The Elf on a Shelf is the tradition every parent grows to loathe. Kids may love it, but for parents, forgetting to switch it one night and facing those questions the next morning is a nightmare they dread. But now we have a new nightmare, thanks to a Kansas City Dad who “accidentally” INCINERATED THE ELVES. All three of them, having a jolly old season, turned to ash thanks to a very unfortunate (depending on where you stand) oven incident.
The dad was busy watching the kids while his wife, Chelsea, was out shopping at Target (I mean where else would a parent shop?). His wife had adorably placed the elves in the oven, the same oven the busy dad fired up to preheat to cook for the kids when one of them noticed a weird smell coming from the oven. Chelsea explained it all in the grim Facebook post.
The three elves, Jingle, Belle, and Magic were cooked right out of the season.

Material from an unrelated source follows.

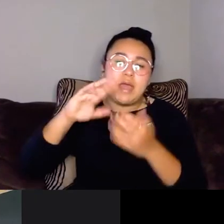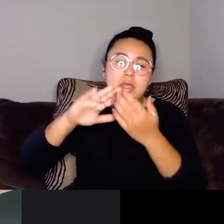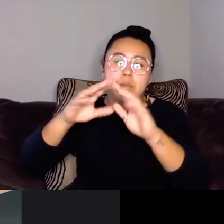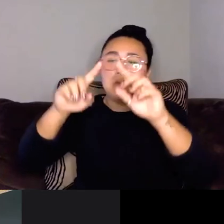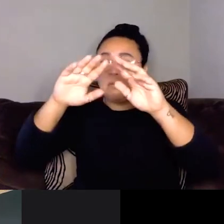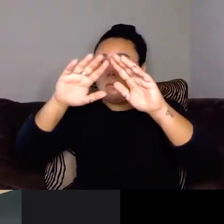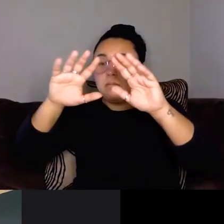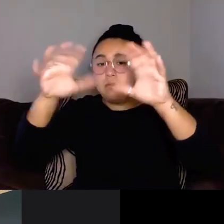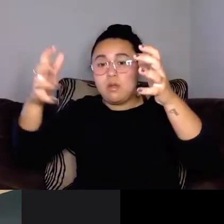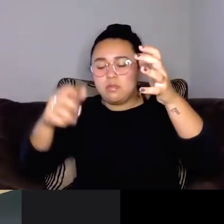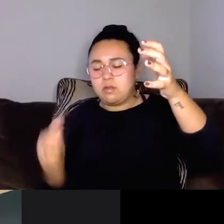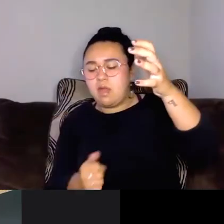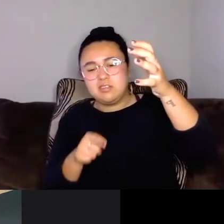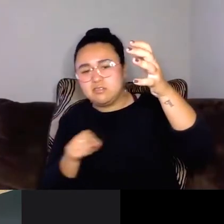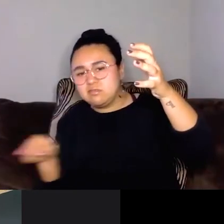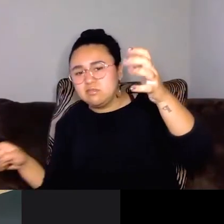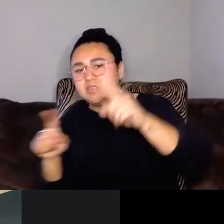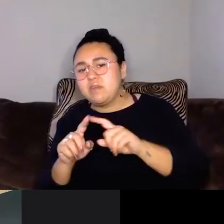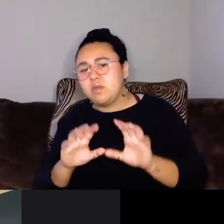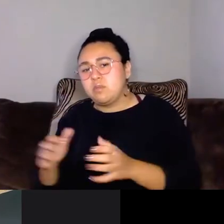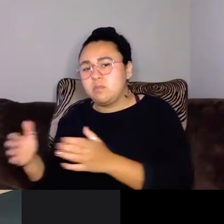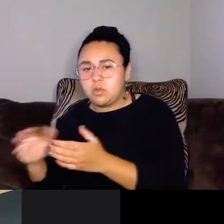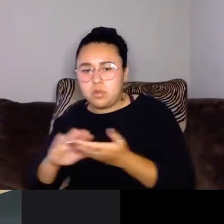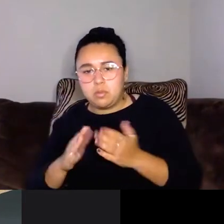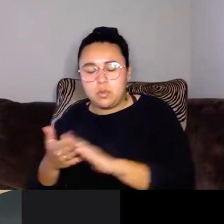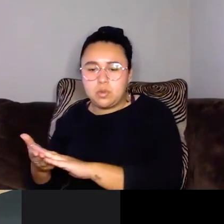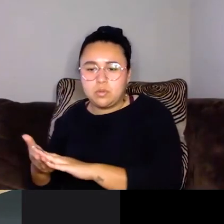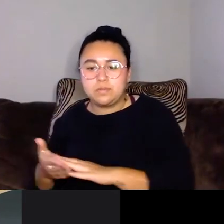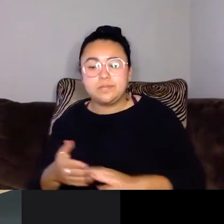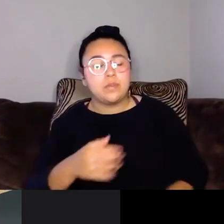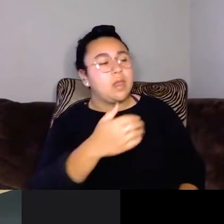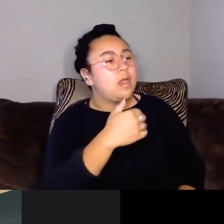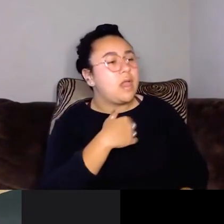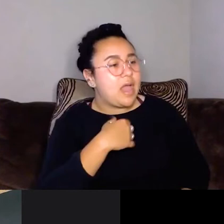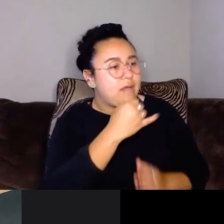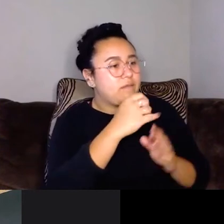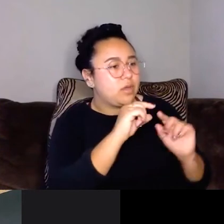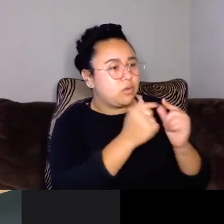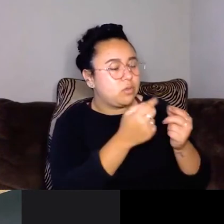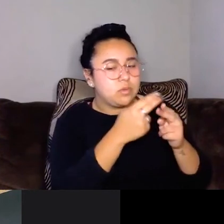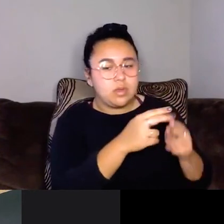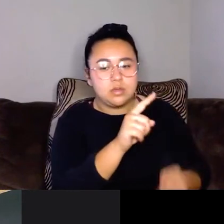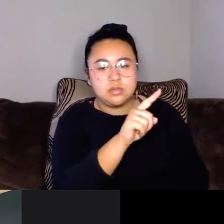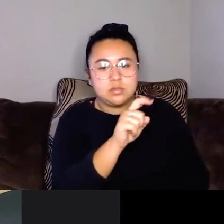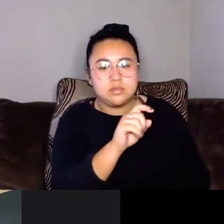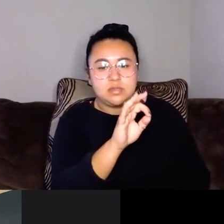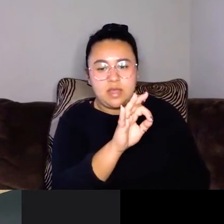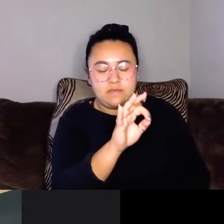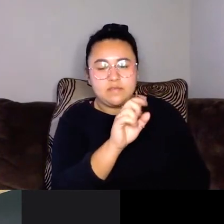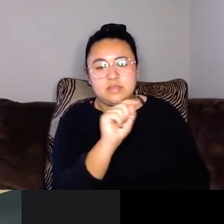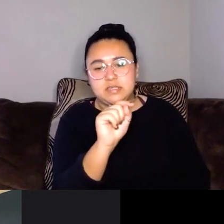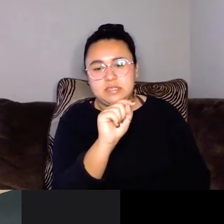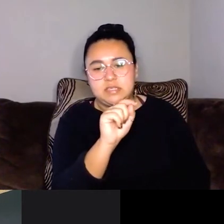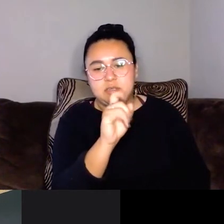tell us about those. Um, I have a group called Theftive Art that has, um,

Chelsea said she received the awkward phone call at Target where there was a long pause before he said: “Babe, I feel horrible, I cooked the elves.”
Chelsea said the “Elfspital” got them in quickly and they are expected to make a “full recovery” after “reconstruction and rest”, ie- they shopped all around the city to find replacements.
She finished her post with a warning for all celebrating the season… “BAKE COOKIES NOT ELVES!”